Nach der ständigen Rechtsprechung des Bundesarbeitsgerichts kann dabei nicht nur eine erwiesene Vertragsverletzung, sondern auch schon der schwerwiegende Verdacht einer strafbaren Handlung oder einer sonstigen Verfehlung einen wichtigen Grund zur außerordentlichen Kündigung gegenüber dem verdächtigten Arbeitnehmer darstellen. Dies gilt insbesondere bei Mitarbeitern mit Kassenbefugnis, zum Beispiel bei dringend vermuteten Diebstählen oder Unterschlagungen. Eine sogenannte Verdachtskündigung ist möglich, wenn und soweit der Arbeitgeber seine Kündigung damit begründet, gerade der Verdacht eines (nicht erwiesenen) strafbaren bzw. vertragswidrigen Verhaltens habe das für die Fortsetzung des Arbeitsverhältnisses erforderliche Vertrauen zerstört.

Bei einer Tatkündigung ist für den Kündigungsentschluss hingegen maßgebend, dass der Arbeitnehmer nach der Überzeugung des Arbeitgebers die strafbare Handlung bzw. Pflichtverletzung tatsächlich begangen hat und dem Arbeitgeber aus diesem Grund die Fortsetzung des Arbeitsverhältnisses unzumutbar ist.

Ob infolge einer konkreten Videoaufzeichnung eine Verdachts- oder gar eine Tatkündigung rechtlich zulässig und sinnvoll ist, sollte jeweils unmittelbar nach der Auswertung des gewonnenen Beweismaterials in Zusammenarbeit mit einem in diesem Bereich besonders erfahrenen Arbeitsrechtler entschieden und durchgeführt werden.
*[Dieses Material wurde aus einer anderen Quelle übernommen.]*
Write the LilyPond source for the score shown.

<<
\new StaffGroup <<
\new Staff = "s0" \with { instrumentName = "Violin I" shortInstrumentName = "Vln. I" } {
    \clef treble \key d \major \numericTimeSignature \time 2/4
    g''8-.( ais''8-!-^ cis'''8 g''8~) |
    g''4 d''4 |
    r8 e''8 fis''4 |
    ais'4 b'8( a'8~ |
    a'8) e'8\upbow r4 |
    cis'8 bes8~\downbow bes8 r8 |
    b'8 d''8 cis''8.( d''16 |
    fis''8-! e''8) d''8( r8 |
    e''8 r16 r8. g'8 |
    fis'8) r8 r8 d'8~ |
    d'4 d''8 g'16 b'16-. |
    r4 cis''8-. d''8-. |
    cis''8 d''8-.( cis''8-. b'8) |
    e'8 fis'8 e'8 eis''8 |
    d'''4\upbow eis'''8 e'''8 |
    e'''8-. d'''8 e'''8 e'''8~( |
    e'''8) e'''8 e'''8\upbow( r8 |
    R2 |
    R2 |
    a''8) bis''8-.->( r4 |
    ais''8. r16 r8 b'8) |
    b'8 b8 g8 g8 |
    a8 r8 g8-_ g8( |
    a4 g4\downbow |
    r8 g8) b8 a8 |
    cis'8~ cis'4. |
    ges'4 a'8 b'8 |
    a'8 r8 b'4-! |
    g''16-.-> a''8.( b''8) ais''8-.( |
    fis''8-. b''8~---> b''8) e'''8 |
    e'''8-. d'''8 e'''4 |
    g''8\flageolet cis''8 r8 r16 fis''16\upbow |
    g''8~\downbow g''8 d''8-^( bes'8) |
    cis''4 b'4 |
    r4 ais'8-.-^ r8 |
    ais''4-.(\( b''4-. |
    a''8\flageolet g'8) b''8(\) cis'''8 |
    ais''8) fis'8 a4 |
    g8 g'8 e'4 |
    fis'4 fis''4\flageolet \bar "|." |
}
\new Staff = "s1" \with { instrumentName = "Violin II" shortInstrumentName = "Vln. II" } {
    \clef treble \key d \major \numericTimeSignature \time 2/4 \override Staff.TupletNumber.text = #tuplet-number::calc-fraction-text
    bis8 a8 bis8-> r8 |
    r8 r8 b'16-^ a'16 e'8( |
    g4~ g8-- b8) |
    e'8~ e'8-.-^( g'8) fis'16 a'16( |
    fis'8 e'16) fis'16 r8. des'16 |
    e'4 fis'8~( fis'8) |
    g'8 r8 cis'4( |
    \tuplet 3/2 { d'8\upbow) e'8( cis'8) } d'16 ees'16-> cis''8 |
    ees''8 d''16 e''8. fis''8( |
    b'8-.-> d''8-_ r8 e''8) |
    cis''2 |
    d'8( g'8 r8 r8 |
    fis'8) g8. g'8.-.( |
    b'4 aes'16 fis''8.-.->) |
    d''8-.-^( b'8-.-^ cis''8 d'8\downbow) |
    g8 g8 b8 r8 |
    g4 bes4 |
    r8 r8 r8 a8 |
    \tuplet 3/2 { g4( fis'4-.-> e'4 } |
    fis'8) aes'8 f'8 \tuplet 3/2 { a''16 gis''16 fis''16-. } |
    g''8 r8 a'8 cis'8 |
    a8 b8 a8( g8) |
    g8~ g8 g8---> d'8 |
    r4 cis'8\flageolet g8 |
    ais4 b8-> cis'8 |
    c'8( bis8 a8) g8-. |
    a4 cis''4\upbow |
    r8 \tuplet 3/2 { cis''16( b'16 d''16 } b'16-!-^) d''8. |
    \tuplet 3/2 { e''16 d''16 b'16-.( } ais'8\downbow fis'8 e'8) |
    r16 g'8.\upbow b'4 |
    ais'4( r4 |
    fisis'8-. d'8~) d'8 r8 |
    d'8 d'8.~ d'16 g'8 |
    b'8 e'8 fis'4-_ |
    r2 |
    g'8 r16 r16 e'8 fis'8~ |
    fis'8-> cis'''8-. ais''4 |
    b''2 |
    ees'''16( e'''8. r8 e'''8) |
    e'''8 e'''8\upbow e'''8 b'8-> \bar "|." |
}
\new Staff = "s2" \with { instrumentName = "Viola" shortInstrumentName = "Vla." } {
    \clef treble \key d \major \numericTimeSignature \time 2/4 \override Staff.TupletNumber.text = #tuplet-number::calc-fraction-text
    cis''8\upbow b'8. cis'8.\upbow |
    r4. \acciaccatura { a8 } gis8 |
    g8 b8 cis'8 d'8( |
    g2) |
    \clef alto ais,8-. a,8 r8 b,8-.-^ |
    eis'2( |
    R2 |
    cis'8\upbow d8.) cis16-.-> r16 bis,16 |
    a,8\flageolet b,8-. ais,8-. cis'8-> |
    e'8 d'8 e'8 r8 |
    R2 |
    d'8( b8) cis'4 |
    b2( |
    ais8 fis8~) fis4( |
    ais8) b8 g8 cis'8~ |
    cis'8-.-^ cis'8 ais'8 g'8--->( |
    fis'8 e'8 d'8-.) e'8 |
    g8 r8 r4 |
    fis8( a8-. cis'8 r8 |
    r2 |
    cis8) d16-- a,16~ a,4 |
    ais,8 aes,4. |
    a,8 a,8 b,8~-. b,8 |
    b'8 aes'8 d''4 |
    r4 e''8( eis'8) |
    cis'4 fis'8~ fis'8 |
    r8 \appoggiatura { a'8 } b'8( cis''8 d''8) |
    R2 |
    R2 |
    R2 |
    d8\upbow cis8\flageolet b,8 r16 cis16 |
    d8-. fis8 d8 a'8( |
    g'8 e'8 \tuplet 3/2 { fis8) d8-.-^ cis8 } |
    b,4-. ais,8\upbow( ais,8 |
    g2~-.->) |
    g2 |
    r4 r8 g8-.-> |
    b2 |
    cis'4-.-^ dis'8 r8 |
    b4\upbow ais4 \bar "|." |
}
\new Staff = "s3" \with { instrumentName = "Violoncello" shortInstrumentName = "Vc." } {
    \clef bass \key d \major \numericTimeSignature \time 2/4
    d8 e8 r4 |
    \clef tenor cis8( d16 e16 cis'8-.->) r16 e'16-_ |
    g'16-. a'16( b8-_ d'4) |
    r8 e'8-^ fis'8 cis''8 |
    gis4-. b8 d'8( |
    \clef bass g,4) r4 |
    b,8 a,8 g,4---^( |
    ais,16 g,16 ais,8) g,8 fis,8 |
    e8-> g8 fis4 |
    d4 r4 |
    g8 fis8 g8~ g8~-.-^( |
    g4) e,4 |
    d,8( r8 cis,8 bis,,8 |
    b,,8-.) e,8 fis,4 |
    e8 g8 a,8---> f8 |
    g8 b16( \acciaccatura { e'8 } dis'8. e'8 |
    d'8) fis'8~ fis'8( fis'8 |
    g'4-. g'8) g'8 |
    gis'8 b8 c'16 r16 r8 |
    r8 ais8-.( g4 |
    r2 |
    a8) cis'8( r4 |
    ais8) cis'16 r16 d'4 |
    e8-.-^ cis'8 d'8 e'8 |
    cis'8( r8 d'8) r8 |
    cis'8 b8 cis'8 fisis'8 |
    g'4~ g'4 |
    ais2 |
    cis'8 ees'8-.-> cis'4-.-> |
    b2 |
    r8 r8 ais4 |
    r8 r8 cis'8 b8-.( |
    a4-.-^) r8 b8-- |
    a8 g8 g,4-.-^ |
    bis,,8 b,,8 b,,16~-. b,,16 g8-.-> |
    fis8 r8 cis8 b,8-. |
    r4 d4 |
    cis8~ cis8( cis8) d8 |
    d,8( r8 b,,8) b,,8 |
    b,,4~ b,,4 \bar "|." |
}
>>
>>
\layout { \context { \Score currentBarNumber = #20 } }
Im Einzelfall können im Rahmen dieser anwaltlichen Beratung auch alternative Beendigungsmöglichkeiten, wie eine Aufhebungsvereinbarung, geprüft und vorbereitet werden. Zusätzlich können polizeiliche oder staatsanwaltliche Maßnahmen im Betrieb vermieden und die Geltendmachung von Schadensersatzansprüchen eingeleitet werden.
Beispiele aus der täglichen Praxis

Der Einsatz einer verdeckten Videoüberwachungsanlage zur Mitarbeiterüberwachung hat sich gerade in den Fällen von Diebstählen und Betrügereien in Kassenbereichen, Verkaufsflächen und Lagerhallen bewährt. In den letzten Jahren hat sich die Qualität der Videoaufnahmen zudem ständig verbessert. Gestochen scharfe Farbaufnahmen sind heute technischer Standart. Gleichzeitig sind die Preise für die Videoobservationen deutlich gesunken. Insoweit sind Maßnahmen der Videoüberwachung nunmehr auch in kleinen Unternehmen und Ladengeschäften durchführbar und lohnenswert.

Als Beispiel aus unserer Beratungspraxis sei eine überführte Bäckereiverkäuferein in einer kleinen Bäckereifiliale genannt, welche täglich nur einige Euromünzen heimlich in Ihrer Kittelschürze verschwinden ließ, damit aber ihren Arbeitgeber über die Jahre gerechnet einen Schaden von mehreren Tausend Euro zufügte. Die Verkäuferin wurde durch eine kleine, verdeckt über der Kasse angebrachte Kamera überführt. Das Arbeitsverhältnis konnte aufgrund des guten Videomaterial im Rahmen eines durch den Anwalt geführten Mitarbeitergespräches problemlos beendet werden. Zusätzlich wurde ein Schadensersatz an den geschädigten Arbeitgeber gezahlt.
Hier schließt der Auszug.